PROMPT
A verbatim copy of the records below, pictures omitted, is the task.
──────────
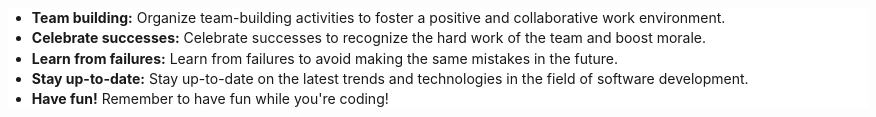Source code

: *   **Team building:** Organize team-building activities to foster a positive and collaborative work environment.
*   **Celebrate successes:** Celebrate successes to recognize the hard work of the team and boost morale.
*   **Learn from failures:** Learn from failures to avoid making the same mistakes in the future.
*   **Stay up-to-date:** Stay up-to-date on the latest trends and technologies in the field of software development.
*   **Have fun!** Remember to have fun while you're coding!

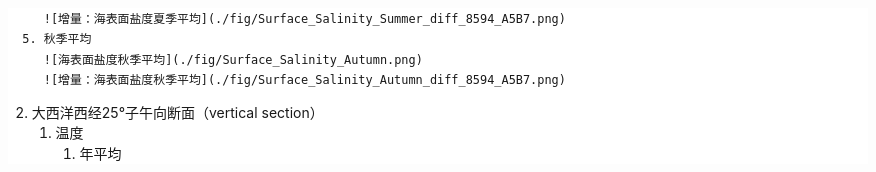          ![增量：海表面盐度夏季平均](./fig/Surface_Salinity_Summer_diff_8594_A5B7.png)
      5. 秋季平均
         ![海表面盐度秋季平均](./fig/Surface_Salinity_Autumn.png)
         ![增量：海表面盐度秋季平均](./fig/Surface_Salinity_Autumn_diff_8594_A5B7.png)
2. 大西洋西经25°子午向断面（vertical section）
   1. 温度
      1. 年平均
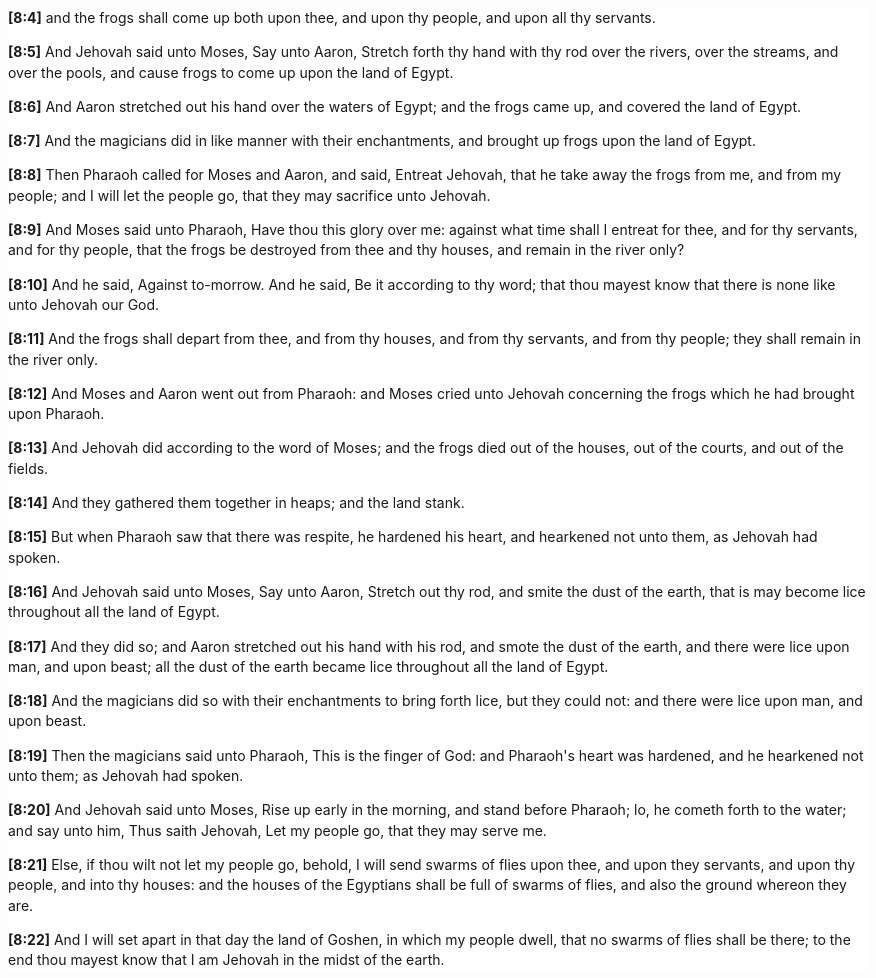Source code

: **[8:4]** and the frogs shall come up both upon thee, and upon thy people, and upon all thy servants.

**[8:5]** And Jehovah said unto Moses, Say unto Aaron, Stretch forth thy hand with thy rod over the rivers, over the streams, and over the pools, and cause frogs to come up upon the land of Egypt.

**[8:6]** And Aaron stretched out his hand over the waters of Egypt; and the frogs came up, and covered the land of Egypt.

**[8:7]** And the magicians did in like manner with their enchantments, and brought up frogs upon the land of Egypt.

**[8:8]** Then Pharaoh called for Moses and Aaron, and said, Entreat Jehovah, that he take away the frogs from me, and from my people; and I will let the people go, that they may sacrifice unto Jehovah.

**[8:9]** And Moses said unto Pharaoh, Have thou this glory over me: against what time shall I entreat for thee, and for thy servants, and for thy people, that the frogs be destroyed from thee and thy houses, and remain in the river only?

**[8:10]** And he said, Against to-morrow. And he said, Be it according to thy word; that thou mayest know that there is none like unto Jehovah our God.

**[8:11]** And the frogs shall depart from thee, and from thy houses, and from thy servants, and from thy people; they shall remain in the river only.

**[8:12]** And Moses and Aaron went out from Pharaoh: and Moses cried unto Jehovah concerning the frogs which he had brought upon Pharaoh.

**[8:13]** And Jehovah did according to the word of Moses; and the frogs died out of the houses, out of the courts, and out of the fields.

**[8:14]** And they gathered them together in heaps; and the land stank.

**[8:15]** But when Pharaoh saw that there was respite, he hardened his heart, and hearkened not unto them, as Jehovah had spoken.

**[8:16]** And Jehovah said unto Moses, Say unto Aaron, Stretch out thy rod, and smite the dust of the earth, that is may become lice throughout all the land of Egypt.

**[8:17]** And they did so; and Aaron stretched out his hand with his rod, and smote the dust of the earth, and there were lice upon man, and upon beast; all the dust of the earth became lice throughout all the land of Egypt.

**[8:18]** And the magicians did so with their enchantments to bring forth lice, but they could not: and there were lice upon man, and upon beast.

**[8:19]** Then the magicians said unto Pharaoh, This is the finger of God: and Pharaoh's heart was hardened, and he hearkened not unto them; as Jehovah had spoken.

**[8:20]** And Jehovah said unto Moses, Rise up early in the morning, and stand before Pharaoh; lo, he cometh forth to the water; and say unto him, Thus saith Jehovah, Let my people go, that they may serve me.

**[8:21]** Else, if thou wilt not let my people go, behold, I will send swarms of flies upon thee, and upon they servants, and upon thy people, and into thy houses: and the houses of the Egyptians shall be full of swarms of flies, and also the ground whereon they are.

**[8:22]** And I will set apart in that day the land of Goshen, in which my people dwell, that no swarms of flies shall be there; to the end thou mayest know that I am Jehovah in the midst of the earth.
──────────
SOLUTION TO THE PROBLEM
Source code

: *   **Team building:** Organize team-building activities to foster a positive and collaborative work environment.
*   **Celebrate successes:** Celebrate successes to recognize the hard work of the team and boost morale.
*   **Learn from failures:** Learn from failures to avoid making the same mistakes in the future.
*   **Stay up-to-date:** Stay up-to-date on the latest trends and technologies in the field of software development.
*   **Have fun!** Remember to have fun while you're coding!

          ![增量：海表面盐度夏季平均](./fig/Surface_Salinity_Summer_diff_8594_A5B7.png)
      5. 秋季平均
         ![海表面盐度秋季平均](./fig/Surface_Salinity_Autumn.png)
         ![增量：海表面盐度秋季平均](./fig/Surface_Salinity_Autumn_diff_8594_A5B7.png)
2. 大西洋西经25°子午向断面（vertical section）
   1. 温度
      1. 年平均
Source code

: **[8:4]** and the frogs shall come up both upon thee, and upon thy people, and upon all thy servants.

**[8:5]** And Jehovah said unto Moses, Say unto Aaron, Stretch forth thy hand with thy rod over the rivers, over the streams, and over the pools, and cause frogs to come up upon the land of Egypt.

**[8:6]** And Aaron stretched out his hand over the waters of Egypt; and the frogs came up, and covered the land of Egypt.

**[8:7]** And the magicians did in like manner with their enchantments, and brought up frogs upon the land of Egypt.

**[8:8]** Then Pharaoh called for Moses and Aaron, and said, Entreat Jehovah, that he take away the frogs from me, and from my people; and I will let the people go, that they may sacrifice unto Jehovah.

**[8:9]** And Moses said unto Pharaoh, Have thou this glory over me: against what time shall I entreat for thee, and for thy servants, and for thy people, that the frogs be destroyed from thee and thy houses, and remain in the river only?

**[8:10]** And he said, Against to-morrow. And he said, Be it according to thy word; that thou mayest know that there is none like unto Jehovah our God.

**[8:11]** And the frogs shall depart from thee, and from thy houses, and from thy servants, and from thy people; they shall remain in the river only.

**[8:12]** And Moses and Aaron went out from Pharaoh: and Moses cried unto Jehovah concerning the frogs which he had brought upon Pharaoh.

**[8:13]** And Jehovah did according to the word of Moses; and the frogs died out of the houses, out of the courts, and out of the fields.

**[8:14]** And they gathered them together in heaps; and the land stank.

**[8:15]** But when Pharaoh saw that there was respite, he hardened his heart, and hearkened not unto them, as Jehovah had spoken.

**[8:16]** And Jehovah said unto Moses, Say unto Aaron, Stretch out thy rod, and smite the dust of the earth, that is may become lice throughout all the land of Egypt.

**[8:17]** And they did so; and Aaron stretched out his hand with his rod, and smote the dust of the earth, and there were lice upon man, and upon beast; all the dust of the earth became lice throughout all the land of Egypt.

**[8:18]** And the magicians did so with their enchantments to bring forth lice, but they could not: and there were lice upon man, and upon beast.

**[8:19]** Then the magicians said unto Pharaoh, This is the finger of God: and Pharaoh's heart was hardened, and he hearkened not unto them; as Jehovah had spoken.

**[8:20]** And Jehovah said unto Moses, Rise up early in the morning, and stand before Pharaoh; lo, he cometh forth to the water; and say unto him, Thus saith Jehovah, Let my people go, that they may serve me.

**[8:21]** Else, if thou wilt not let my people go, behold, I will send swarms of flies upon thee, and upon they servants, and upon thy people, and into thy houses: and the houses of the Egyptians shall be full of swarms of flies, and also the ground whereon they are.

**[8:22]** And I will set apart in that day the land of Goshen, in which my people dwell, that no swarms of flies shall be there; to the end thou mayest know that I am Jehovah in the midst of the earth.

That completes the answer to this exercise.